-- Task directions --
Starting at the top line and ending at the bottom one, repeat the entries exactly and drop every picture.

Start of Data for the task

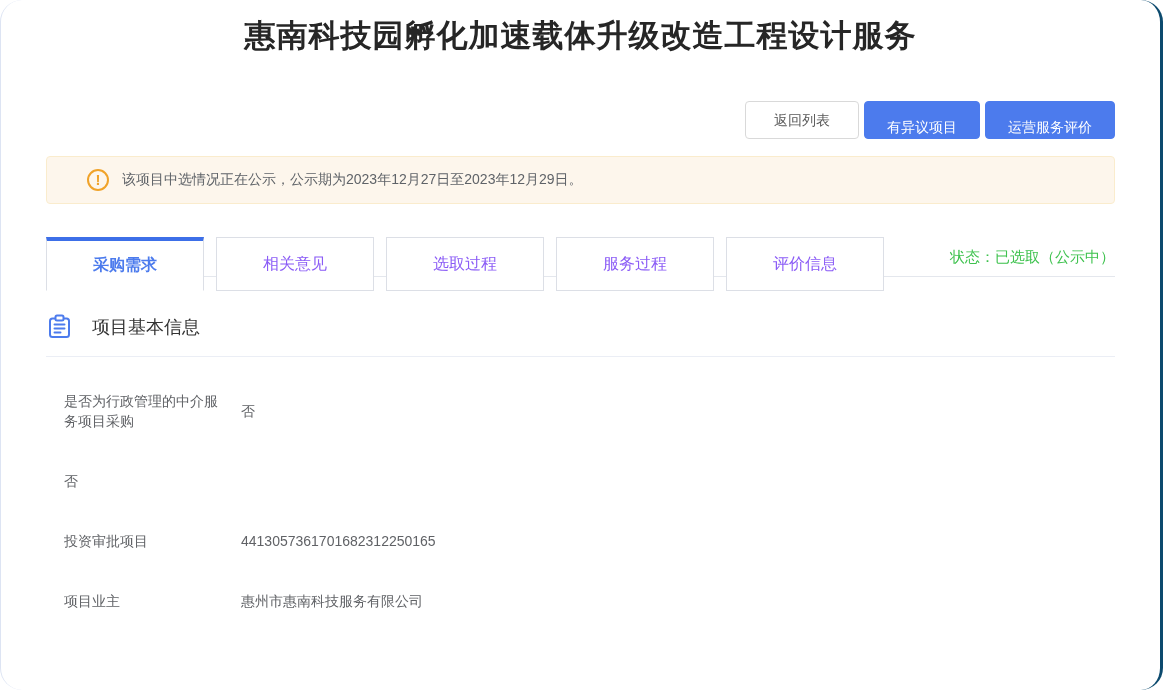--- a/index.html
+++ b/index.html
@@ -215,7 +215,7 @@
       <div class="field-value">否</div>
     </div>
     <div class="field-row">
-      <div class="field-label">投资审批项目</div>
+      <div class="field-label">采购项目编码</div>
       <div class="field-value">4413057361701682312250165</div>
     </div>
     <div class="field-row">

End of Data for the task

-- Response area --
--- a/index.html
+++ b/index.html
@@ -215,7 +215,7 @@
       <div class="field-value">否</div>
     </div>
     <div class="field-row">
-      <div class="field-label">投资审批项目</div>
+      <div class="field-label">采购项目编码</div>
       <div class="field-value">4413057361701682312250165</div>
     </div>
     <div class="field-row">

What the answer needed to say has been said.